Если бы он догадался! Если бы Господь Бог надоумил его, подсказал, все пошло бы по-другому. Все.
Но Богу Всевышнему не было до него дела, как и ему, Майору Саперману, никогда не было дела до Бога. Тут они квиты на все сто. Только Бог ведь не меняла портовый, где один закон: баш на баш. Бог должен быть справедливым и милосердным. Не к нему, недостойному, нет ему никакого снисхождения, никакой милости и никакого прощения, а ко всем безвинным, из-за него пострадавшим в этой жизни, ко всем, кого любил и потерял навсегда.
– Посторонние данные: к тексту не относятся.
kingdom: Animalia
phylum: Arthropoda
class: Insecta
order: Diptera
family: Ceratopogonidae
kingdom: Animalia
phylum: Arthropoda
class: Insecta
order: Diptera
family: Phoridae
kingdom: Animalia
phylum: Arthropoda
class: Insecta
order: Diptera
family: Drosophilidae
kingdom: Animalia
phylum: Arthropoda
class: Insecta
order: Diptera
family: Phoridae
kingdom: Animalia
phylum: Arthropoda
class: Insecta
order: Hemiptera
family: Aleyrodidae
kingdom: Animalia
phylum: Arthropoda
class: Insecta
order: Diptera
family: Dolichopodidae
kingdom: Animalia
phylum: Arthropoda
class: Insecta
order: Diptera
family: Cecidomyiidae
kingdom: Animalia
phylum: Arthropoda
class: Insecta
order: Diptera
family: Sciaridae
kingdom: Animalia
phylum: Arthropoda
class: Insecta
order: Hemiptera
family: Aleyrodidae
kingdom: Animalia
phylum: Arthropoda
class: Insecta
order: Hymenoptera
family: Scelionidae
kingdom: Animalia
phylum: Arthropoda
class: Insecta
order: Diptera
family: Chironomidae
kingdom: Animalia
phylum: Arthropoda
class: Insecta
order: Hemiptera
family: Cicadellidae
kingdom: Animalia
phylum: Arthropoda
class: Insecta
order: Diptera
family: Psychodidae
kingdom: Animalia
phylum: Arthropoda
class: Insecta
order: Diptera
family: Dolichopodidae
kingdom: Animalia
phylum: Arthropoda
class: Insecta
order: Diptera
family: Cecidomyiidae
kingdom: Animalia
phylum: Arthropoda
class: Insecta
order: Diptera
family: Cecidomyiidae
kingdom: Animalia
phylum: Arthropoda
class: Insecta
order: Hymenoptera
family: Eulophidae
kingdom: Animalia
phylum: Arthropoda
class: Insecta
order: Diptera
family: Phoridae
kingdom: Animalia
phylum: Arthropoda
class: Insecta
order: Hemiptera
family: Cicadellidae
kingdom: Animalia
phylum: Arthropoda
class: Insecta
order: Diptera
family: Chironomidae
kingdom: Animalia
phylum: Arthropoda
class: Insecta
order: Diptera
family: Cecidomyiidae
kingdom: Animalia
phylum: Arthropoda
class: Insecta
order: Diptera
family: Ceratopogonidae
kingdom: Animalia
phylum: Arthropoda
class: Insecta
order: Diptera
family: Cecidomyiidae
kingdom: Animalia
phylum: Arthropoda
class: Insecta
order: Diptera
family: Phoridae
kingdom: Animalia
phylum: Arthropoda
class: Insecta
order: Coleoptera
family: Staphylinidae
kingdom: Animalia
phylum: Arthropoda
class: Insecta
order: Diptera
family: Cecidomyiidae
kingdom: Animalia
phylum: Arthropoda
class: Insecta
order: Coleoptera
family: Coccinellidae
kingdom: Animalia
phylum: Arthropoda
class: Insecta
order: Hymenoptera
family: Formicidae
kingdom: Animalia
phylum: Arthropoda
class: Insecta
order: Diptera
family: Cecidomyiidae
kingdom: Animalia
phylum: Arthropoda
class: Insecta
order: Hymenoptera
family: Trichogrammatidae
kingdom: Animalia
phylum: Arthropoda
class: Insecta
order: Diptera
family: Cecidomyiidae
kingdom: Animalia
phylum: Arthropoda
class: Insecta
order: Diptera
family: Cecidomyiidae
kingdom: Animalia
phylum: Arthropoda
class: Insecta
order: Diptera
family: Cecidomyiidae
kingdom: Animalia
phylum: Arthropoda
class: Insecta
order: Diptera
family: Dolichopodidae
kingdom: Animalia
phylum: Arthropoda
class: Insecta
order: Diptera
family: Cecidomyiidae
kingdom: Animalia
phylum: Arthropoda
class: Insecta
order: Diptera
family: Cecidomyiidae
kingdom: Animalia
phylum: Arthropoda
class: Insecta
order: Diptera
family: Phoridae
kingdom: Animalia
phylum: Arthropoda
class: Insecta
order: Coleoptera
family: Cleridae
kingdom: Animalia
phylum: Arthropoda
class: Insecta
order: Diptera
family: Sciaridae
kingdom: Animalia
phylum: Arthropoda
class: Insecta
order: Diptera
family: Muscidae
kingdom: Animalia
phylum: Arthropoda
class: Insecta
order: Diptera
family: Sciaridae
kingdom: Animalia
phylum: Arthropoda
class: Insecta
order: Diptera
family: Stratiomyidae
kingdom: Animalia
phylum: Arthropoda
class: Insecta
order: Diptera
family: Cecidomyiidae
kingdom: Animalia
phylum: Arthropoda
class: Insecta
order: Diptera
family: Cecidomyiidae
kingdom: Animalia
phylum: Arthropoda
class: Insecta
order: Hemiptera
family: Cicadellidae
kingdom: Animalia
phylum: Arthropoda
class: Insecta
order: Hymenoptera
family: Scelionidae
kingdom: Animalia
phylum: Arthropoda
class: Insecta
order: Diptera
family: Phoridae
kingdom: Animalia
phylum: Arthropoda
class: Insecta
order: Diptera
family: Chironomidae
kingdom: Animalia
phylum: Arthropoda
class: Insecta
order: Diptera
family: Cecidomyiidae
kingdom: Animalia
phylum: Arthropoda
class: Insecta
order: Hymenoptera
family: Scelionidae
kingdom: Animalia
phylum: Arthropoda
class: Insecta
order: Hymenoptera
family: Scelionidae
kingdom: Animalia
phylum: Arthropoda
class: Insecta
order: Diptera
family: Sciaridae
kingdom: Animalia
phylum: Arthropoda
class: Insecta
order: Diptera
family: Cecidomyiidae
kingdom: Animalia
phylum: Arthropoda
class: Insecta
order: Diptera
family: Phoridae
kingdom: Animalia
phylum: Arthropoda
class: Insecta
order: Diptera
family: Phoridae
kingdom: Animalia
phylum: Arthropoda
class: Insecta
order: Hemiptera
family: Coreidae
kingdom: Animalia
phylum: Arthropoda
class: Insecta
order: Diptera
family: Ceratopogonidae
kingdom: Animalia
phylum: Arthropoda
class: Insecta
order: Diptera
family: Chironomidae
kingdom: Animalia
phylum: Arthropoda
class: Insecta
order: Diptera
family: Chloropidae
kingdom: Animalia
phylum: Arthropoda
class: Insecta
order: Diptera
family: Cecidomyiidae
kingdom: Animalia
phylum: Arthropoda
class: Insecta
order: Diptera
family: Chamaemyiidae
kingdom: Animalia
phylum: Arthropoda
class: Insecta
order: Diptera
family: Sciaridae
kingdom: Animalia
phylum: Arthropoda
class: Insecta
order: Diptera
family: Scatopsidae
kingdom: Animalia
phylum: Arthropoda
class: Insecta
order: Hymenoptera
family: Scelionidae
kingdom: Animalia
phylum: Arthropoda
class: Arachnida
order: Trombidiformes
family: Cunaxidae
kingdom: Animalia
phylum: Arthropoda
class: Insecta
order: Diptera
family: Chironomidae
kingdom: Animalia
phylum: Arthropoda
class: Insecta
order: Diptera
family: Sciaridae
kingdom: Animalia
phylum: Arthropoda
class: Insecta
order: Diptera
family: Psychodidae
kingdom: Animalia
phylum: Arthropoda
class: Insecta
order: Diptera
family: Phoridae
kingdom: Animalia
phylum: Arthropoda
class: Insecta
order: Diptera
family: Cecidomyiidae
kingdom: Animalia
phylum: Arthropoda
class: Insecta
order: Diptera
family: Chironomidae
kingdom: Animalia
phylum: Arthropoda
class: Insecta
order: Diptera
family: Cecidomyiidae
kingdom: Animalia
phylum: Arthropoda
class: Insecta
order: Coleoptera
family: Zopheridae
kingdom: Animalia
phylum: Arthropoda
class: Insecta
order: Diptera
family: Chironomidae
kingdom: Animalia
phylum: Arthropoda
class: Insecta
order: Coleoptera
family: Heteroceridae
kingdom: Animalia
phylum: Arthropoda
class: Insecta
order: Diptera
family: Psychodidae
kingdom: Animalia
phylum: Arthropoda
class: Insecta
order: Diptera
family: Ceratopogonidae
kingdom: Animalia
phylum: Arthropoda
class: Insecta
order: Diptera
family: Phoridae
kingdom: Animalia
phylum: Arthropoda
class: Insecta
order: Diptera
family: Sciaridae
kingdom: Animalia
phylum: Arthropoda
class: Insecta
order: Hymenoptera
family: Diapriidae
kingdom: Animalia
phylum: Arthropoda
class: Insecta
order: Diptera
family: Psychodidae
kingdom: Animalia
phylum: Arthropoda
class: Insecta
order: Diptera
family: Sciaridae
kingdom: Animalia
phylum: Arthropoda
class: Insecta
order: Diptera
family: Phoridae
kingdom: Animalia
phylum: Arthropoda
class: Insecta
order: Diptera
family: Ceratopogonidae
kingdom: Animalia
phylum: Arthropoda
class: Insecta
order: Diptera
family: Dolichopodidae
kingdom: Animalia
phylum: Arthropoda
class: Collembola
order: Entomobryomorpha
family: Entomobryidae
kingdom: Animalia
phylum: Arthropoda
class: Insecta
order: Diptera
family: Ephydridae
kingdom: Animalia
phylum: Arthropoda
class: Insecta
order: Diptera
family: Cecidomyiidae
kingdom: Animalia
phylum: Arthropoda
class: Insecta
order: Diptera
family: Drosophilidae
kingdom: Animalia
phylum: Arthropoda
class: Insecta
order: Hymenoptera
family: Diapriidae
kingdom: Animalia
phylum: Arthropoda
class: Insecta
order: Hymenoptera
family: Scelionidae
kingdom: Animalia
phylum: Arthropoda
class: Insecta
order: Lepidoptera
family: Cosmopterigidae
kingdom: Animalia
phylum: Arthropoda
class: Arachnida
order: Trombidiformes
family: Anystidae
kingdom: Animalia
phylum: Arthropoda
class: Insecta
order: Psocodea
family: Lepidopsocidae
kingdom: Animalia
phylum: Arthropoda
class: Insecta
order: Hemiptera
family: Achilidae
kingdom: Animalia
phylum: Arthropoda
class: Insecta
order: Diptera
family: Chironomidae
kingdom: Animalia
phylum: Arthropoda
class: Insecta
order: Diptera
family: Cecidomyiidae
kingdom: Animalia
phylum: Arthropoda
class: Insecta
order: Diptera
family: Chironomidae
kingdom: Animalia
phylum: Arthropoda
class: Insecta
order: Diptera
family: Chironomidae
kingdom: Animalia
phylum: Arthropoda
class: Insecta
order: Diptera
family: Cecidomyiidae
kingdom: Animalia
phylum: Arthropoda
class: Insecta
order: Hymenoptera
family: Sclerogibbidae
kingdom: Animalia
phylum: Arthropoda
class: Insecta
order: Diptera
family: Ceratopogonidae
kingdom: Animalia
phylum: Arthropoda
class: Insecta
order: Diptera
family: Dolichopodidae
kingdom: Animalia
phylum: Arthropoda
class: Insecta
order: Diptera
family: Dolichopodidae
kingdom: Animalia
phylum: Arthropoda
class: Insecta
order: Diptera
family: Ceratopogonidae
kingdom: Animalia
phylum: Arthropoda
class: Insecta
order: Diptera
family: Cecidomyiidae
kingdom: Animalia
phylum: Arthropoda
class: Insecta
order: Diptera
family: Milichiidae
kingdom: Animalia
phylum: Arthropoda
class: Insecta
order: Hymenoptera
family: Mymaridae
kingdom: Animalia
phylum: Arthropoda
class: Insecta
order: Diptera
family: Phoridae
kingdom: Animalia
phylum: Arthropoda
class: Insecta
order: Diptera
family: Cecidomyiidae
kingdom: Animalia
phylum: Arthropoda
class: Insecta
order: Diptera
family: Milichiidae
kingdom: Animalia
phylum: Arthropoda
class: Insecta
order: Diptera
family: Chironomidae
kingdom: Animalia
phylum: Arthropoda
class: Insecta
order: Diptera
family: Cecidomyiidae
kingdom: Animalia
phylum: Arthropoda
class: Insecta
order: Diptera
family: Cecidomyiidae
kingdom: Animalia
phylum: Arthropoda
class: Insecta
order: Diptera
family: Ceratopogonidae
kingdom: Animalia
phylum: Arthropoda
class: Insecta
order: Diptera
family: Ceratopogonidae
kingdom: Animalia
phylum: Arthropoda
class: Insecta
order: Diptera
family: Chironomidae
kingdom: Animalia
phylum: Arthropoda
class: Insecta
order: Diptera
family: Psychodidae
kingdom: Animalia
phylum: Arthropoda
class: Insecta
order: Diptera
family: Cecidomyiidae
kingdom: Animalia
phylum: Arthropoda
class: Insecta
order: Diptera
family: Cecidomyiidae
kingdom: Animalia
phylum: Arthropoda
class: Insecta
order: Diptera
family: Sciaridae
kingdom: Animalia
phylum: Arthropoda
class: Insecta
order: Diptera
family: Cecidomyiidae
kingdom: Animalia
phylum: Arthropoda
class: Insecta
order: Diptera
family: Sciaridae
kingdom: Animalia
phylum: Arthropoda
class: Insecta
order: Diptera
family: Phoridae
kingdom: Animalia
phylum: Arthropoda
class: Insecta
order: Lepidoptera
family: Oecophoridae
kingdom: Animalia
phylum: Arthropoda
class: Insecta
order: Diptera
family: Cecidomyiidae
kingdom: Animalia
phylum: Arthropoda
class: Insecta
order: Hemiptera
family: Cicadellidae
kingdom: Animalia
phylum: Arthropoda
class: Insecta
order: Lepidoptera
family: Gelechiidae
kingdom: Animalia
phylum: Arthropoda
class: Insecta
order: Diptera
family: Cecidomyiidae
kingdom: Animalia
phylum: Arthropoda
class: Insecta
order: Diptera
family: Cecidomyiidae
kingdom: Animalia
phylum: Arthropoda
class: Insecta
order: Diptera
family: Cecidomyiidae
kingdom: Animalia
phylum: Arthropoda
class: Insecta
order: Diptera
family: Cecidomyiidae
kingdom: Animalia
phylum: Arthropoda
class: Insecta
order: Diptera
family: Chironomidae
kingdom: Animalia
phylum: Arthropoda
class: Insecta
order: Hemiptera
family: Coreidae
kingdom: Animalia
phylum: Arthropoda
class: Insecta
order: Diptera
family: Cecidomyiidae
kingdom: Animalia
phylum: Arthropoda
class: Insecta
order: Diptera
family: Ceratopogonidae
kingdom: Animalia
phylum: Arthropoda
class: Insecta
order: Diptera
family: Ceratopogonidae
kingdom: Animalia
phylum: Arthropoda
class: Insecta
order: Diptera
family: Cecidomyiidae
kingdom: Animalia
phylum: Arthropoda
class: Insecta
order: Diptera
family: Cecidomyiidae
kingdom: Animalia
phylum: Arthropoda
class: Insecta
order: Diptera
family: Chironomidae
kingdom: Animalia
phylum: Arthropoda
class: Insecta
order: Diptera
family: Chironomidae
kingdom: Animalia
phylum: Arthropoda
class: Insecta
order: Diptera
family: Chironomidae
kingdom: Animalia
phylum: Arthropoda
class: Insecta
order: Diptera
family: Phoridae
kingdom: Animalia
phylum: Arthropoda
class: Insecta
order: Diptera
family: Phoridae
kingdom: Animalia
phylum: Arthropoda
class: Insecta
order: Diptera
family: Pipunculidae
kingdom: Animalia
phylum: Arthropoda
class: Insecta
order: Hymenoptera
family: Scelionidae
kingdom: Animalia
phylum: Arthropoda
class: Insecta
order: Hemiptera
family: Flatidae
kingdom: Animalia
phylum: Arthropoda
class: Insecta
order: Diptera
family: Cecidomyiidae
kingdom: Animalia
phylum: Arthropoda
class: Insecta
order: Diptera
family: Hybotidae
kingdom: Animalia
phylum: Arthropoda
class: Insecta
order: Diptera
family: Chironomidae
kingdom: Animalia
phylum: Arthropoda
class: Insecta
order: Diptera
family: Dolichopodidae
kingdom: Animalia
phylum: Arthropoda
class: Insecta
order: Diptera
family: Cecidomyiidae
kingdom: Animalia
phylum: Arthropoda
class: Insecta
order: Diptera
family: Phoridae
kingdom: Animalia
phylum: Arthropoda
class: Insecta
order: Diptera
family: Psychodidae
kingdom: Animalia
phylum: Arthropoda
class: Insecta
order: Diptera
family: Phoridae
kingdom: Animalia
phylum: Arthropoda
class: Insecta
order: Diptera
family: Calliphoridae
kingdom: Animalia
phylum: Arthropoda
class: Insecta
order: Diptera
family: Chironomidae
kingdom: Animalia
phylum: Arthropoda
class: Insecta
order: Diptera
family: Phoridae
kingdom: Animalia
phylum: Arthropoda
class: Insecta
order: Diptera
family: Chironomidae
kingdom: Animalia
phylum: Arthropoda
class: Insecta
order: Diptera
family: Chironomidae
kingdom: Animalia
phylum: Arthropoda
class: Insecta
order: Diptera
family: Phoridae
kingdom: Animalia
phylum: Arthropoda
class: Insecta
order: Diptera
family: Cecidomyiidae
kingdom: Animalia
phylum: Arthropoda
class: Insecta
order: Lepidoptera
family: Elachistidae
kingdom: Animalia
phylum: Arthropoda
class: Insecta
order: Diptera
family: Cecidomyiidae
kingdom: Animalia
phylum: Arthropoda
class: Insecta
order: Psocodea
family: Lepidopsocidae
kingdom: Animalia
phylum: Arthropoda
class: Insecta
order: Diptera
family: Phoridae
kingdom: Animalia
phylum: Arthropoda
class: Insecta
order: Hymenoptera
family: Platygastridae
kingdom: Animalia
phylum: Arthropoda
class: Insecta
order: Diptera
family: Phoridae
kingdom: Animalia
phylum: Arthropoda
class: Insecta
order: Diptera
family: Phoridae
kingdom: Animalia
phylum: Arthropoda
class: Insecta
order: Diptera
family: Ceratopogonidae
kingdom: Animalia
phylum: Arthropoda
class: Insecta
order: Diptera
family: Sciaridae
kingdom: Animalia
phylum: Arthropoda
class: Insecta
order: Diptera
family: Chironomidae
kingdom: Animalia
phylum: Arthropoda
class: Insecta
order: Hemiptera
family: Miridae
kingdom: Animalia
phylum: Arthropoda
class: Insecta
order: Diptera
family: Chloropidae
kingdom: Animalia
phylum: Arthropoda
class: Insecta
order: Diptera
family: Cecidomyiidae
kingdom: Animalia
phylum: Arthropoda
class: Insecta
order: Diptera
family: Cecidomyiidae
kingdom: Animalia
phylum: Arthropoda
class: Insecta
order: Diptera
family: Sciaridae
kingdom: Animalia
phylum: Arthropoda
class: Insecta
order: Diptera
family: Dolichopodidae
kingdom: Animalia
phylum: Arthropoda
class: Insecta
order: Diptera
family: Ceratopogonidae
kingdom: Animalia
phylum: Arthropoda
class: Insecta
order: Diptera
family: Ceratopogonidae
Ко всем — от Руты до Руты.
На работу он в тот день пошел, неся тяжелый камень в душе. Все валилось из рук, он оглядывался по сторонам, вот как сейчас на кладбище, только сейчас ему ждать нечего, а тогда дождался. Прибежала соседка из-за фанерной перегородки Фаина, вдова Шайи-Лишаи, она бежала и на ходу рвала на себе волосы, как тогда, когда извещение на своего Шайю получила. Она рвала на себе волосы и что-то кричала диким голосом. Он
Пока с ним врач возился, Фаина в который уже раз рассказывала трагическую эту историю, люди все подходили и подходили, а она повторяла и повторяла: «Миночка на Привоз пошла, Генчик играл с мальчишками, а Рута дома лепила свои фигурки пластилиновые, я заглядывала, чтобы проверить, как она там. Потом слышу — Генчика позвала, он в дом зашел, а через какое-то время Рута вышла в сарафанчике и тапочках, в руках ничего не было, ну, я и подумала — погулять решила. Пошла к Генчику, чтобы спросить. А он чуть с ног меня не сшиб, весь белый, фигурку какую-то в руки сует и кричит: „Она ушла! Ушла навсегда! Чтобы ему доказать, что непутевая!“ И помчался дальше. Встретил Мину по дороге с Привоза и все рассказал, она сумки побросала, взяла его за руку и вместе побежали. Рута! Рута! — кричали, а трамвай не заметили… Оба, сразу, вместе… Ой, вэй из мир, ой! Горе мне!» Она рвала на себе волосы и выла, выла, выла.
А Майор зачем-то считал капли, капающие в вену из банки, подвешенной к крюку лебедки, сбивался и начинал снова считать. Потом он уснул, а проснулся, уже когда два гроба стояли во дворе возле старого колодца под каштаном. В одном — его Мина, в другом — его Генерал. Он встал между ними и спросил тихо: «А Рута где?» Никто не ответил, и он больше не спрашивал, только озирался по сторонам, вот как сейчас на кладбище. Будто ждал чего-то. И слышал голос, который звал его: «Йорчик, Йорчик! Иди скорее сюда, не оглядывайся, Йорчик!»
Он все же оглянулся. Йорчиком его звали только в давнем, забытом детстве. Здесь не было никого, кто помнил бы это имя или осмелился так назвать его. Родственники побаивались и недолюбливали Майора, друзей детства у него не было, да и вообще не было друзей. Даже Мина никогда не звала его Йорчик, в самые-самые интимные минуты, когда она отдавалась ему вся, и он вжимал ее в себя так крепко, что она начинала задыхаться, она шептала: «Майор, дорогой, ты меня задушишь». А губы улыбались расслабленно, всегда улыбались.
Когда это было!
Теперь ему кажется, что он никогда не целовал эти мягкие припухлые губы, никогда не был близок с этой строгой, надменной неприступной женщиной. Она и в гробу была красива, тело все искромсано, а лицо не пострадало. Он хотел поцеловать ее последний раз, наклонился близко-близко, почти коснулся губами ее губ — и не смог. Отпрянул, будто она оттолкнула его. И холодом повеяло мертвецким. Генерала поцеловать он и вовсе не мог, гроб был закрыт, на крышке лежала фотография. Он хотел поцеловать фотографию, но почему-то не сделал это. Еще раз посмотрел по сторонам — все плачут навзрыд, уже обессилели, только он, Майор Саперман, не проронил ни слезинки.